Acontece que os grunhidos humanos e de grandes primatas seguem um ritmo semelhante, com intervalos regulares entre as risadas, um traço comum que pode representar uma ligação com um ancestral comum, dizem os pesquisadores.

“Somos semelhantes a outros grandes símios, porque rimos assim há 15 milhões de anos”, disse Chiara De Gregorio, primatologista da Universidade de Warwick, na Inglaterra, que escreveu o estudo.

O riso transmite sentimentos lúdicos e felizes sem usar palavras. Muitos animais também conseguem rir, mas o riso não segue o padrão humano. Quando os pesquisadores fazem cócegas em ratos, por exemplo, eles respondem com guinchos ultrassônicos.

Os cientistas que tentam decifrar a evolução do riso estudaram a aparência dos animais, mas muito menos trabalho foi feito sobre o som do riso. E comparado aos macacos, o riso humano é mais rápido e complexo. Por um lado, nossas risadas parecem diferentes dependendo do contexto – desde risadas educadas entre colegas de trabalho até risadas encorpadas com amigos próximos.

“Acho que somos como mestres do riso”, disse De Gregorio, cuja pesquisa foi publicada quinta-feira na revista Communications Biology.

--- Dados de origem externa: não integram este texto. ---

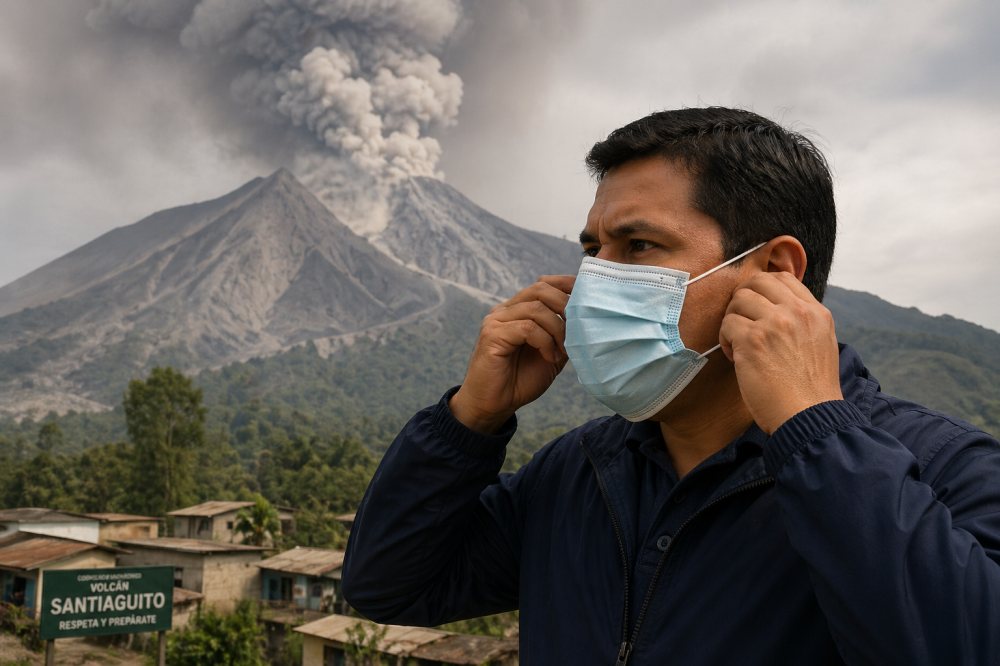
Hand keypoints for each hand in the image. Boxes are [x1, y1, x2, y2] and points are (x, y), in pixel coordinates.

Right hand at [449, 276, 574, 433]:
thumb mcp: (552, 353)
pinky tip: (550, 358)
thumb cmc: (521, 381)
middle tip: (578, 328)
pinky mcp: (492, 335)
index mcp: (517, 310)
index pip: (543, 284)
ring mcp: (496, 320)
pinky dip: (545, 342)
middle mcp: (505, 310)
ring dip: (558, 330)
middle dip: (566, 306)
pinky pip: (527, 328)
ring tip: (563, 351)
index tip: (587, 298)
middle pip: (540, 289)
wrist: (494, 406)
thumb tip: (587, 317)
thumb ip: (564, 333)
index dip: (566, 285)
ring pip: (536, 309)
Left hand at [718, 272, 842, 434]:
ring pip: (738, 300)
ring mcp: (774, 324)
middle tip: (741, 323)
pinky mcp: (753, 340)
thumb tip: (776, 308)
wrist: (811, 417)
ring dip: (732, 320)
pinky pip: (727, 324)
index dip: (761, 289)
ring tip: (738, 344)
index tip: (755, 309)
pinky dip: (725, 340)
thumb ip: (802, 322)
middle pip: (756, 282)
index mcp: (816, 312)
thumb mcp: (821, 344)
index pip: (782, 278)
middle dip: (742, 300)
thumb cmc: (811, 390)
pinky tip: (735, 357)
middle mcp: (796, 312)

Estas risadas evoluíram para melhor se adaptarem à vida dos diferentes animais, disse Brittany Florkiewicz, que estuda comunicação animal no Lyon College e não esteve envolvida na nova investigação. Ele disse que as descobertas do estudo são significativas e indicam que mais pesquisas são necessárias.

Florkiewicz disse que gostaria de ouvir gravações semelhantes de outros animais brincalhões, como cães, cavalos e gatos. Isto pode nos dizer mais sobre como o riso evoluiu, para que possamos “compreender a nossa própria humanidade, bem como as semelhanças entre os humanos e outros animais”.

Estudar as origens do riso pode parecer obscuro, mas é um aspecto da comunicação humana que pode nos ajudar a compreender os outros – incluindo como aprendemos a falar. Como os sons não são formados, os cientistas usam as evidências que temos para analisar tudo, um por um.

Ramakrishnan escreve para a Associated Press.